The Diversity, Equity, and Inclusion crowd just gained absolute power over hiring for such jobs and now those jobs are being taken over by "robots."
Oh, the bitter irony.
And no matter how much you scream "racist" at robots, they just don't give a damn.
The funny thing though is that if math and science are racist and robots are the products of math and science (by way of logic and programming), it stands to reason that robots are indeed systemically racist.
Nope. Actually easier to program for DEI targets than wriggle yourself there with DEI staff.

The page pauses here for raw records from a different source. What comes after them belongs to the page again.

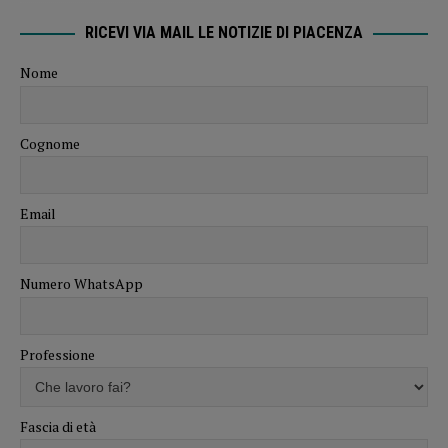
RICEVI VIA MAIL LE NOTIZIE DI PIACENZA
Nome
Cognome
Email
Numero WhatsApp
Professione
Fascia di età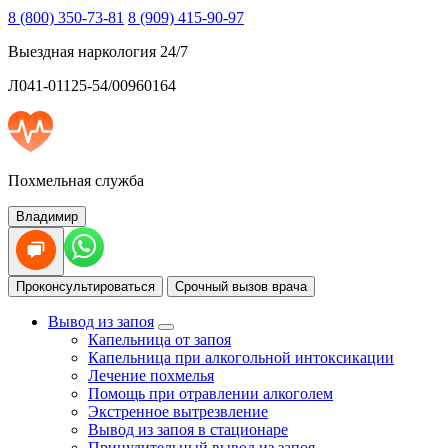
8 (800) 350-73-81
8 (909) 415-90-97
Выездная наркология 24/7
Л041-01125-54/00960164
Похмельная служба
Владимир
Проконсультироваться
Срочный вызов врача
Вывод из запоя
Капельница от запоя
Капельница при алкогольной интоксикации
Лечение похмелья
Помощь при отравлении алкоголем
Экстренное вытрезвление
Вывод из запоя в стационаре
Принудительный вывод из запоя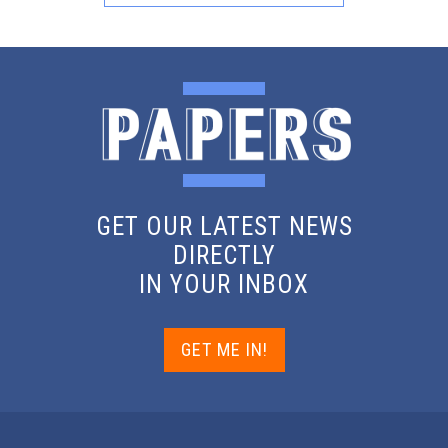
GET OUR LATEST NEWS
DIRECTLY
IN YOUR INBOX
GET ME IN!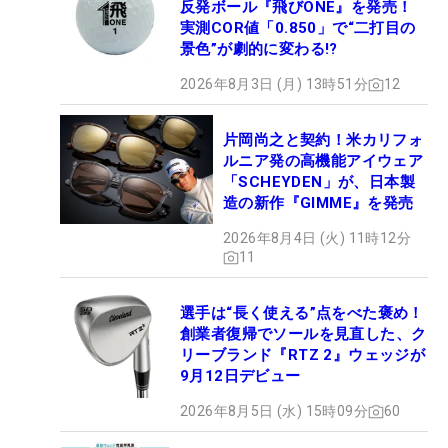
反発ボール『飛びONE』を発売！
実測COR値「0.850」で“二打目の
景色”が劇的に変わる!?
2026年8月3日 (月) 13時51分
12
片岡尚之と契約！米カリフォ
ルニア発の高機能アイウェア
「SCHEYDEN」が、日本製
造の新作『GIMME』を発売
2026年8月4日 (火) 11時12分
11
選手は“長く使える”点をべた褒め！
創業者復帰でソールを見直した、ク
リーブランド『RTZ 2』ウェッジが
9月12日デビュー
2026年8月5日 (水) 15時09分
60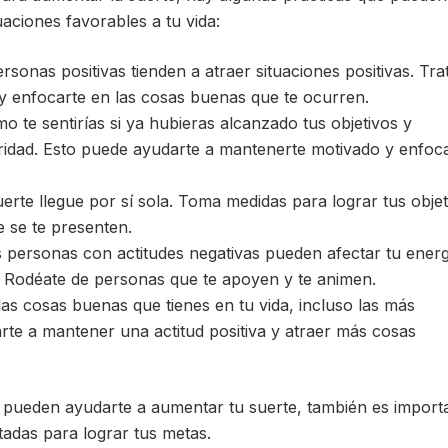
uaciones favorables a tu vida:
rsonas positivas tienden a atraer situaciones positivas. Tra
 y enfocarte en las cosas buenas que te ocurren.
mo te sentirías si ya hubieras alcanzado tus objetivos y
aridad. Esto puede ayudarte a mantenerte motivado y enfoc
erte llegue por sí sola. Toma medidas para lograr tus objet
 se te presenten.
s personas con actitudes negativas pueden afectar tu energ
to. Rodéate de personas que te apoyen y te animen.
 las cosas buenas que tienes en tu vida, incluso las más
rte a mantener una actitud positiva y atraer más cosas
 pueden ayudarte a aumentar tu suerte, también es import
tadas para lograr tus metas.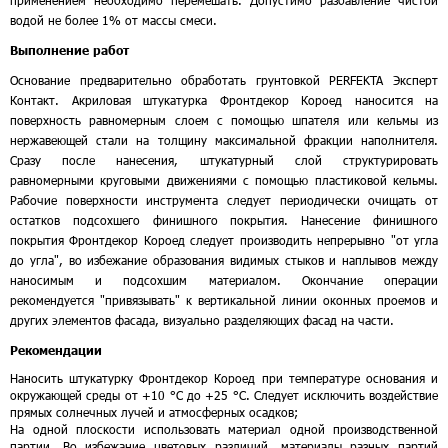
применением необходимо перемешать. Допустимо разбавление чистой
водой не более 1% от массы смеси.
Выполнение работ
Основание предварительно обработать грунтовкой PERFEKTA Эксперт
Контакт. Акриловая штукатурка Фронтдекор Короед наносится на
поверхность равномерным слоем с помощью шпателя или кельмы из
нержавеющей стали на толщину максимальной фракции наполнителя.
Сразу после нанесения, штукатурный слой структурировать
равномерными круговыми движениями с помощью пластиковой кельмы.
Рабочие поверхности инструмента следует периодически очищать от
остатков подсохшего финишного покрытия. Нанесение финишного
покрытия Фронтдекор Короед следует производить непрерывно "от угла
до угла", во избежание образования видимых стыков и наплывов между
наносимым и подсохшим материалом. Окончание операции
рекомендуется "привязывать" к вертикальной линии оконных проемов и
других элементов фасада, визуально разделяющих фасад на части.
Рекомендации
Наносить штукатурку Фронтдекор Короед при температуре основания и
окружающей среды от +10 °С до +25 °С. Следует исключить воздействие
прямых солнечных лучей и атмосферных осадков;
На одной плоскости использовать материал одной производственной
партии. Во избежание цветовых различий, материалы разных партий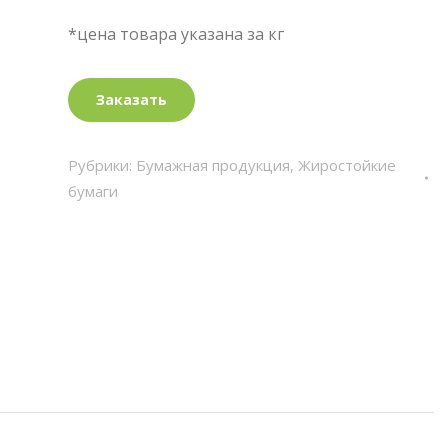
*цена товара указана за кг
Заказать
Рубрики:
Бумажная продукция
,
Жиростойкие
бумаги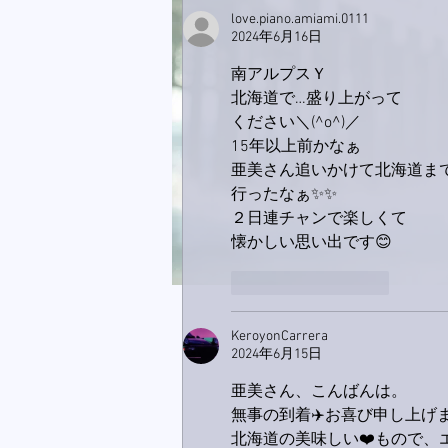
love.piano.amiami.0111
2024年6月16日
南アルプスＹ
北海道で…盛り上がって
ください＼(^o^)／
15年以上前かなぁ
亜美さん追いかけて北海道ま
行ったなぁ✨✨
２日連チャンで楽しくて
懐かしい思い出です😊
いいね！
返信
KeroyonCarrera
2024年6月15日
亜美さん、こんばんは。
無事の到着✈️お喜び申し上げます
北海道の美味しい❤️もので、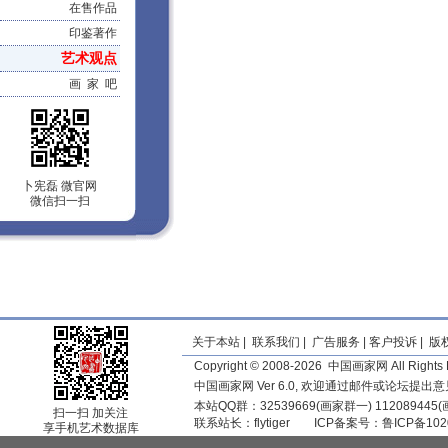
在售作品
印鉴著作
艺术观点
画 家 吧
卜宪磊 微官网
微信扫一扫
关于本站
|
联系我们
|
广告服务
|
客户投诉
|
版
Copyright © 2008-2026 中国画家网 All Rights 
中国画家网 Ver 6.0, 欢迎通过邮件或论坛提出
本站QQ群：32539669(画家群一) 11208944
扫一扫 加关注
联系站长：
flytiger
ICP备案号：
鲁ICP备102
享手机艺术数据库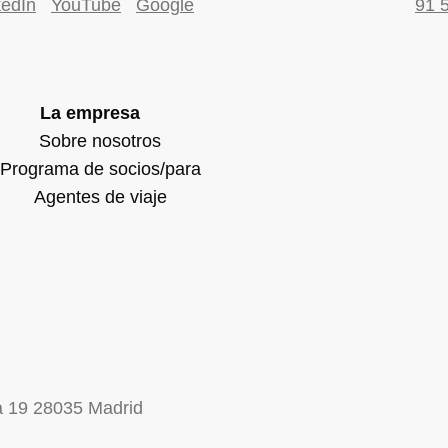
kedIn
YouTube
Google
91 
La empresa
Sobre nosotros
Programa de socios/para
Agentes de viaje
na 19 28035 Madrid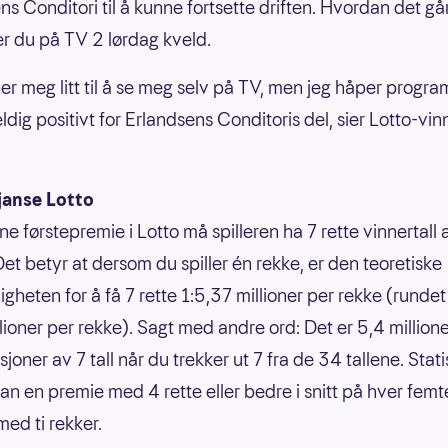
ns Conditori til å kunne fortsette driften. Hvordan det g
er du på TV 2 lørdag kveld.
uer meg litt til å se meg selv på TV, men jeg håper progr
ldig positivt for Erlandsens Conditoris del, sier Lotto-vin
janse Lotto
ne førstepremie i Lotto må spilleren ha 7 rette vinnertall
Det betyr at dersom du spiller én rekke, er den teoretiske
gheten for å få 7 rette 1:5,37 millioner per rekke (rundet 
llioner per rekke). Sagt med andre ord: Det er 5,4 million
oner av 7 tall når du trekker ut 7 fra de 34 tallene. Statis
an en premie med 4 rette eller bedre i snitt på hver femt
ed ti rekker.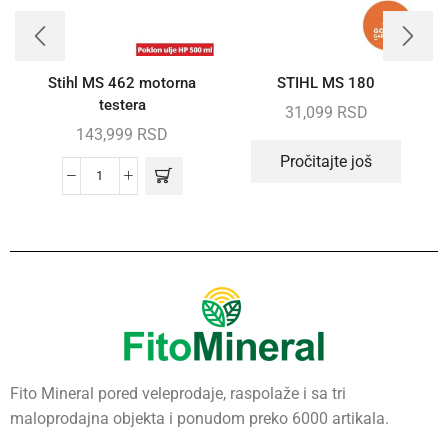
Stihl MS 462 motorna
STIHL MS 180
testera
31,099
RSD
143,999
RSD
Pročitajte još
Fito Mineral pored veleprodaje, raspolaže i sa tri
maloprodajna objekta i ponudom preko 6000 artikala.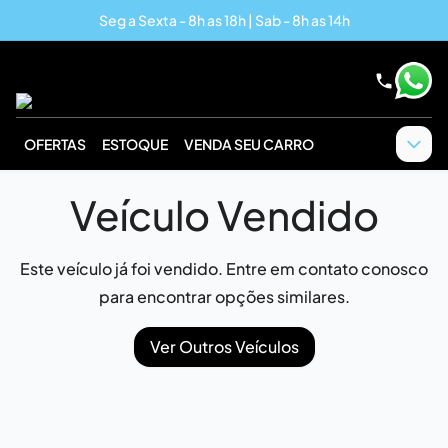
Seg a Sexta - 8h as 18h | Sab - 8h as 14h
OFERTAS
ESTOQUE
VENDA SEU CARRO
Veículo Vendido
Este veículo já foi vendido. Entre em contato conosco
para encontrar opções similares.
Ver Outros Veículos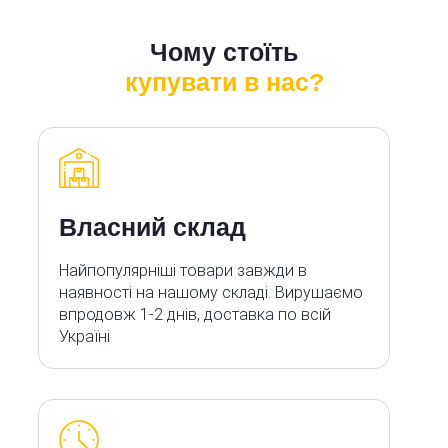
Чому стоїть
купувати в нас?
Власний склад
Найпопулярніші товари завжди в
наявності на нашому складі. Вирушаємо
впродовж 1-2 днів, доставка по всій
Україні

Am I the only one who thinks this AI crap is a bunch of BS? It can only regurgitate what it is programmed to regurgitate folks. There is no “intelligence” from these robots. Of course the robots will be programmed to not allow white males to be hired. Then the left will hold this out as “proof” that whites shouldn’t be hired - because a robot is super intelligent and decided that whites aren’t worth hiring, so it just shows how racist society is before the robots took over. This is the insanity we are dealing with. And it’s not just insanity. It is evil.
Except the AI stories I have read all say its lefty biased.
So white folk might have issues anyway.
That inventory model will likely do a nice job. If Walmart's customer base shifts to,say, Young vegetarian Men from Micronesia who eat fish, then it'll miss the mark due to Bias. But statisticians monitor models to avoid that miss.
Let's say Walmart fires it's modeling staff and outsources inventory modeling to a boutique stats firm. Well, who's monitoring THEIR personnel's bias (maybe they're bug-eaters), their training data (from Whole Foods), or what's in their model (they can't code...they outsource that process). NOW you're introducing all sorts of bias.
A lot of AI is really a zillion optimization functions with pooled output, focused on shrinking the gap between actual and predicted values. The "black box" Risk is real...even developers aren't always certain how the model works. That risk is compounded with "unsupervised learning" where the model re-estimates the zillion functions with fresh data every day or week.
People like IBM's Chief may have a view from the 30,000 foot level. Grinding out if each of those zillion functions are statistically significant or if the variables make sense or are intuitive, is unglamorous work that is necessary to avoid bias.